→ GIVEN DATA
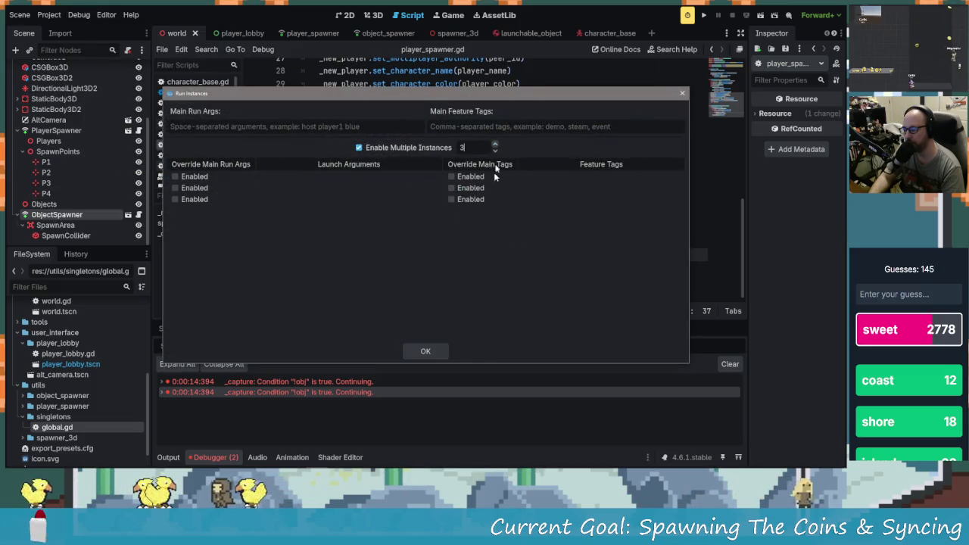
left_click(427, 351)
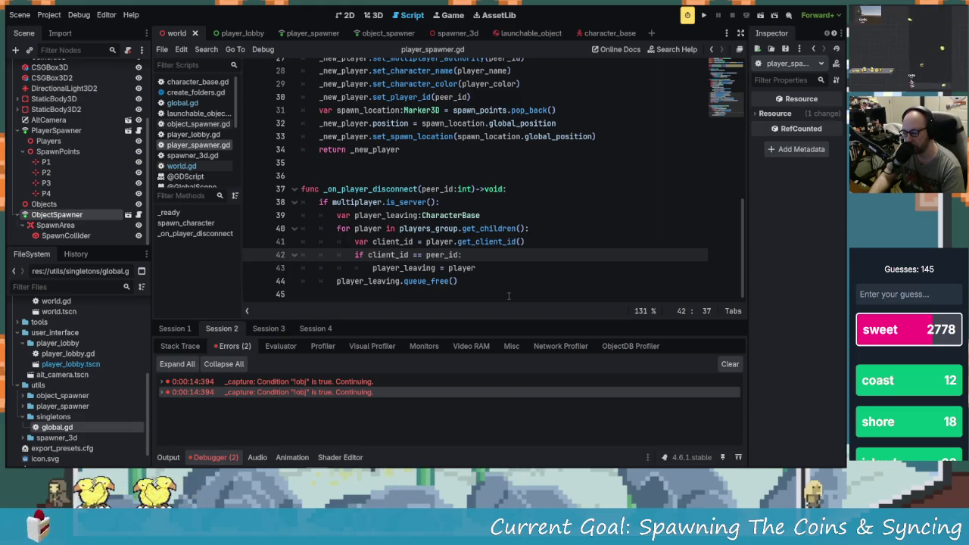
left_click(703, 15)
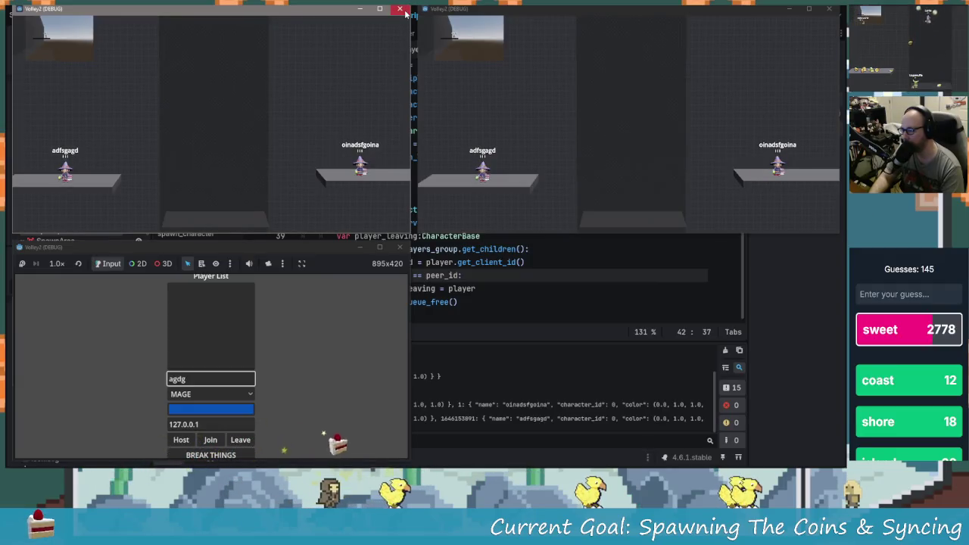
Host as agdg, join as adsgasg, start the match, then close the lower client to test disconnects.
left_click(404, 11)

→ PROBLEM DESCRIPTION
Would you repeat the material exactly, keeping out any pictures?

→ SOLUTION
left_click(427, 351)
left_click(703, 15)
Host as agdg, join as adsgasg, start the match, then close the lower client to test disconnects.
left_click(404, 11)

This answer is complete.